Saturday, May 24, 2008

1775

I finished. Years I’ve been reading The Complete Poems of Emily Dickinson. Today I came to the last poem. I read the last poem, #1775 per editor T.H. Johnson’s system, which appears on the 716th page.

Tuesday, May 13, 2008

aesthetically detrimental

In a New Yorker profile of Tiki Barber, the pro football player discusses his injuries, some of which, I got the idea, have resulted in chronic pain (certainly true of many another pro baller).

”I have this huge scar on my hip that’s just starting to heal,’ [Barber] said. “It’s under my pants. I take my pants off after the game and I have this laceration on my hips, and I’m, like, how the fuck did that happen, you know? But that’s just football. It’s aesthetically detrimental.”

I like that phrase, “aesthetically detrimental.”

Of course, considering the beefcake shot that illustrates the article one’s curiosity is piqued. Show me your scars, Tiki.

source: The New Yorker, January 29, 2007

Saturday, May 10, 2008

The Best Poetry in the Whole World!

Cristin O’Keefe Aptowicz in her new history of the New York slam scene, Words in Your Face, quotes Guy LeCharles Gonzalez:

“I’ve got a marketing background, so I know: whatever you do, it’s the best. From the beginning, [the fliers I made for louderARTS] said, ‘The Best Open Mic in New York City.’ Suddenly, this is an issue [for people] … The fliers I made for the Open Room also said, ‘Best Open Mic in New York City.’”

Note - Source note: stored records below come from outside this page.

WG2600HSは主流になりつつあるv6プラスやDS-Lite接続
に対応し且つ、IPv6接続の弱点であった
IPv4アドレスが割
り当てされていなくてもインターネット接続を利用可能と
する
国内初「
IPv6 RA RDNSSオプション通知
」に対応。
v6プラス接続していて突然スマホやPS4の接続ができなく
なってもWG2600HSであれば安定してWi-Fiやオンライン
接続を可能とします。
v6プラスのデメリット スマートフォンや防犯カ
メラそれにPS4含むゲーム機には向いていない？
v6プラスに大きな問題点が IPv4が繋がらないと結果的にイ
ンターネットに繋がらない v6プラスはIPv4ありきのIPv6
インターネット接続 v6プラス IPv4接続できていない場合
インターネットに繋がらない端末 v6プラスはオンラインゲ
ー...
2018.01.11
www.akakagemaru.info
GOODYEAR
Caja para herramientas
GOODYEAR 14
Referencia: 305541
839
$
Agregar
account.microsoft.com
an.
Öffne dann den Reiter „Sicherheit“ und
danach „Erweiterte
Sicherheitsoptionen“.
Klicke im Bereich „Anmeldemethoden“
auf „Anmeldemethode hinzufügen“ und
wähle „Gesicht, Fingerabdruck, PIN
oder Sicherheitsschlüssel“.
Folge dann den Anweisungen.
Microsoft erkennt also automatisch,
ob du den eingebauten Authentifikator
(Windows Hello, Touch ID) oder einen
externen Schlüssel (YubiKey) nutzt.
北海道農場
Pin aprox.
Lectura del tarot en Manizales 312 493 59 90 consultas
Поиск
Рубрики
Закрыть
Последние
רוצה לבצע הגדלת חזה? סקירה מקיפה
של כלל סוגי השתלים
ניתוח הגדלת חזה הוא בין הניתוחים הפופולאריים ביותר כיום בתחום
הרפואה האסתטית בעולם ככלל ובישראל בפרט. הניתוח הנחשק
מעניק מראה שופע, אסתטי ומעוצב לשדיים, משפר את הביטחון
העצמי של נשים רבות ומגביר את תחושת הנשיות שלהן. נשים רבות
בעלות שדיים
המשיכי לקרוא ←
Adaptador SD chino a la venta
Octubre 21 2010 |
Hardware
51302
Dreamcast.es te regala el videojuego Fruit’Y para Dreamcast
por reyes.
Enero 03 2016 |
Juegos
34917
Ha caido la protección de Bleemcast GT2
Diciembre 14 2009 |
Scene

There are some who find upsetting the anthologies that claim to be collecting The Best. Is it unfair, even unethical, to represent yourself as The Best?

Does declaring your poetry The Best imply that other poems are inferior? If you have a venue (a stage & a mic, a press) and you say you only choose The Best, what does that say about you? That yours are the unimpeachable Besting criteria?

Anyone who says he publishes only The Best is lying. Anyone who believes he is the best judge of The Best is deluding himself.

At this point I have a certain affection for the outlandish claim. There is no Best Cup of Coffee in the World because there is no single Best. There are bitters and bigs and darks and jolts, grinds and ages. The Best Sonnet ever written! The Greatest Villanelle Ever Held!

You’ll never read a better haiku than my ‘ku!

Saturday, May 03, 2008

Sexton and Madonna

Madonna read Sexton, says Lucy O’Brien in her new Madonna: Like an Icon:

In her teenage years Madonna read Anne Sexton, and discussed with her sisters how much the Pultizer Prize-winning poet looked like Madonna Sr.

[Yes, Madonna was named after her mother. The elder Madonna died of cancer when her daughter was five.]

[Sexton’s] work was highly personal, often autobiographical, and laced at times with gallows humor. Sexton committed suicide in 1974, after publishing eight collections of poetry that combined beat style with high-art Romanticism and a graphic sense of the emerging feminism.

[Madonna was born in 1958 so was 16 when Sexton died.]

[Sexton’s] economy of language and unflinching look at death in poems such as “Madonna,” which was about the death of Sexton’s mother from cancer, would surface later as an influence ... But in the early 1970s, to a teenage girl missing her mother and looking for answers, Sexton’s poetry just offered a strange kind of solace.